Opacité fiscale
Savez-vous combien vous payez de TVA et de CSG chaque année ? Non, bien sûr, pas plus que moi, vous ne vous adonnez à ce calcul fastidieux – à moins que vous ne soyez vraiment « accro » aux finances publiques (ce qui est le cas d’un certain nombre de nos lecteurs). Et quel est le montant de votre impôt sur le revenu ? Si vous le connaissez, c’est que vous appartenez à la petite moitié des foyers fiscaux qui l’acquittent. Les autres se contentent machinalement de balayer du regard leur avis annuel qui mentionne « zéro » en bas de page.
Parlons maintenant de la taxe d’habitation : cette espèce fiscale en voie d’extinction n’arrive plus que dans une minorité de boîte aux lettres – avec un montant dû qui s’étiole, lentement mais sûrement. Une lente agonie qui la conduira bientôt au musée de l’histoire fiscale, exposée aux regards désolés de nos élus locaux. Et c’est ainsi que décline l’impôt « concret », « tangible », au profit de prélèvements complexes, dont le citoyen ne connaît pas les arcanes.
Nous ne savons plus ce que nous payons, ni à qui nous le versons. « Nous rendons du pouvoir d’achat aux Français », disent les gouvernants, quand ils suppriment un impôt direct (ou une cotisation salariale). Je pense pour ma part qu’ils les infantilisent.
Qui paye décide
C’est un principe inoxydable : celui qui signe les chèques dirige les opérations. Dans les collectivités, l’impôt foncier, pour l’instant épargné par les réformes successives, va donner un avantage décisif à une catégorie de contribuables, celle qui continue d’acquitter une taxe locale, celle qui « épluchera » encore son avis annuel, attentive aux taux votés par la commune, et au résultat inscrit sur la ligne du bas. Je parle évidemment des propriétaires, dont le poids relatif dans les élections va encore s’accroître.
Eux ne se priveront pas de manifester leur assentiment ou leur réprobation dans les urnes : le lien fiscal entre le « citoyen propriétaire » et la collectivité n’est pas rompu. On sait que les jeunes et les classes populaires ne votent plus, ou peu, ce qu’ont spectaculairement démontré les scrutins de juin dernier. Il est probable que la disparition de la taxe d’habitation va aggraver ce phénomène, en dénouant encore le lien entre l’électeur et ses dirigeants.
Arnaque
Au niveau national comme local, payer l’impôt devient un privilège. Ce qui était un devoir pour tous (et conférait des droits) est devenu un avantage qui se concentre sur une frange plus étroite de la population.

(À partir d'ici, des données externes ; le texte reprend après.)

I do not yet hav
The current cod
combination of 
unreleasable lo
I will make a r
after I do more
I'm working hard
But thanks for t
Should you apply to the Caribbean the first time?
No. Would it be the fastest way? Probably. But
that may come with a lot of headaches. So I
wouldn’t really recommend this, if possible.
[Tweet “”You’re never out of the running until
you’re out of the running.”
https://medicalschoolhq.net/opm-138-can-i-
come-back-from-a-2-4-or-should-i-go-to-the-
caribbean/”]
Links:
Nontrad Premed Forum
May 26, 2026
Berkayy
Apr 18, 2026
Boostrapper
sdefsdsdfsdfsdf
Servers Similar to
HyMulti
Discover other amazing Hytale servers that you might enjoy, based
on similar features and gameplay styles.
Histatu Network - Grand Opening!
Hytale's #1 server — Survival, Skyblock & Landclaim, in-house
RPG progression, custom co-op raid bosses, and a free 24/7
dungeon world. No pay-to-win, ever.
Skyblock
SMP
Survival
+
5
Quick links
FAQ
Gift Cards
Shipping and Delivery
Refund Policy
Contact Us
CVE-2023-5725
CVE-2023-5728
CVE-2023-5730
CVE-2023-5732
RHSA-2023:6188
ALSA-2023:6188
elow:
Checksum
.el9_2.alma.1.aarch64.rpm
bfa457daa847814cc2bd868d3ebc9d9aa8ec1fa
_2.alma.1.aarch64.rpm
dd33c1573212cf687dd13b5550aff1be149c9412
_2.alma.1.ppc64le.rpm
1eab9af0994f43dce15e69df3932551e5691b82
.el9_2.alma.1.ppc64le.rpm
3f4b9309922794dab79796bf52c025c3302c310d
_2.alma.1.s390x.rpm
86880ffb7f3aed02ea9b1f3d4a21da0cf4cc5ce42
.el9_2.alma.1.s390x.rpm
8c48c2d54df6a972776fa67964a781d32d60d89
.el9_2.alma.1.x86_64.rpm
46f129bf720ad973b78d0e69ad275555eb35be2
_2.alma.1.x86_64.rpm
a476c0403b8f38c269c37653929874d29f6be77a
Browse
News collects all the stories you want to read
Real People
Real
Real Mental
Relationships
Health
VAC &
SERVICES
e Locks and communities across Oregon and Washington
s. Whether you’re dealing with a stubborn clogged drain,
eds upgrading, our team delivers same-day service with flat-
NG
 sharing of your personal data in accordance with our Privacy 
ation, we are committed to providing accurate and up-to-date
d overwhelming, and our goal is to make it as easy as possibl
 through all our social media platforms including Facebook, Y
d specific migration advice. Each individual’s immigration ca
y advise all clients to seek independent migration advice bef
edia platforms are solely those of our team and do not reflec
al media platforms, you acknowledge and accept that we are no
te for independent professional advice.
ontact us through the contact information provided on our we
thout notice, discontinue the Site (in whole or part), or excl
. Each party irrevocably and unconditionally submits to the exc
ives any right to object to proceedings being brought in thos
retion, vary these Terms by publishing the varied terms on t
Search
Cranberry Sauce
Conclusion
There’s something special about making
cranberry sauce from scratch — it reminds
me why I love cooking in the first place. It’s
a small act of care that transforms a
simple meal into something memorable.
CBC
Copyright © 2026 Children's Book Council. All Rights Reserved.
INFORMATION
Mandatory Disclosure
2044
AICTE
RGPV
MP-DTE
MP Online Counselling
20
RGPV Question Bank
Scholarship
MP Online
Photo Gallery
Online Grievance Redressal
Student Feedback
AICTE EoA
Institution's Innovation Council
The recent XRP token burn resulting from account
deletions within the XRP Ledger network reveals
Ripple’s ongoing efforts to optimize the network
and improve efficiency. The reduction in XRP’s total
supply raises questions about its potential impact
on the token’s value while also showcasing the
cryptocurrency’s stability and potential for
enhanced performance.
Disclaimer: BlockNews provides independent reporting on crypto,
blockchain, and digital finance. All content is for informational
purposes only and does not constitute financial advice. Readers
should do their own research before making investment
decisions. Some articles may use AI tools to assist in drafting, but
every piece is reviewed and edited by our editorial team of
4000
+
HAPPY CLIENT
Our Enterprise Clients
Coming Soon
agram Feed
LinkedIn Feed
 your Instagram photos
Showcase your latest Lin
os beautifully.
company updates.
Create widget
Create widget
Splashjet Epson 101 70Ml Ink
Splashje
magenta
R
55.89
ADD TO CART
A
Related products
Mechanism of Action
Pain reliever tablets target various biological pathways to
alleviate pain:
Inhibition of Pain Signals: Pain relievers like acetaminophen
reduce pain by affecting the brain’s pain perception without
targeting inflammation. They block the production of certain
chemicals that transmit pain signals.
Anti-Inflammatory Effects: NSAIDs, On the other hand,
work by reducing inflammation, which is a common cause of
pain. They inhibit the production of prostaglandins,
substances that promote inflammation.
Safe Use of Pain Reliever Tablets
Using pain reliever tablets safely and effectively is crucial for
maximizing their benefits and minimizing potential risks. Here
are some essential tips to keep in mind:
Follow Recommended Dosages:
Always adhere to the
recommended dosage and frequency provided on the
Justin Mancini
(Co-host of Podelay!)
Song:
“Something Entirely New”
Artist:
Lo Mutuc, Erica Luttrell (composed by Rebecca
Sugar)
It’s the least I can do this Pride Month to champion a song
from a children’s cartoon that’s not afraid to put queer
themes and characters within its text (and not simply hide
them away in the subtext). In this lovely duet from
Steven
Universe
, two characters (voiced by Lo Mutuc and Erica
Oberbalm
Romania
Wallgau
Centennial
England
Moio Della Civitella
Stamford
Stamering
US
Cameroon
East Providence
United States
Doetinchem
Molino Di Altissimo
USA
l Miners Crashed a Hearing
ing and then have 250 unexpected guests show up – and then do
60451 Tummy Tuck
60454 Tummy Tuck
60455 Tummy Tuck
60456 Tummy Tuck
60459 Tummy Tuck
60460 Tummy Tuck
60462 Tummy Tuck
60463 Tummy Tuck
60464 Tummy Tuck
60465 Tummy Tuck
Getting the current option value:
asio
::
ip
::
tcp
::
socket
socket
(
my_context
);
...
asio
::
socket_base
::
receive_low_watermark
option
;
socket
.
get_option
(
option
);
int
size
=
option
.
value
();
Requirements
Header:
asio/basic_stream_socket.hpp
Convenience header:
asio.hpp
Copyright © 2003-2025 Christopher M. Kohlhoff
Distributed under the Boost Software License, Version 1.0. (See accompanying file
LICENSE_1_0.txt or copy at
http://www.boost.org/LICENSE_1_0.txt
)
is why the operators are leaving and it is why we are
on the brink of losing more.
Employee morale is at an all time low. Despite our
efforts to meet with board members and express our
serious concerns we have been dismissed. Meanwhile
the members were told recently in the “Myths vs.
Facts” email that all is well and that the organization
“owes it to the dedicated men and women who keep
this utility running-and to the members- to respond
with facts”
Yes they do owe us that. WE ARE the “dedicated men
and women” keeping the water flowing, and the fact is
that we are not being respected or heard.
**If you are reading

Tout le monde se voit prélever la CSG et la TVA (y compris les plus pauvres de nos concitoyens) mais les super-cotisants, les assujettis à la taxe foncière et à l’impôt sur le revenu, ont une conscience et une compréhension plus claire des enjeux fiscaux, car ils accomplissent un geste volontaire. Ce ne sont pas des contribuables passifs : ce sont aussi des électeurs plus motivés. La gratuité est une arnaque, la voie vers une démocratie censitaire.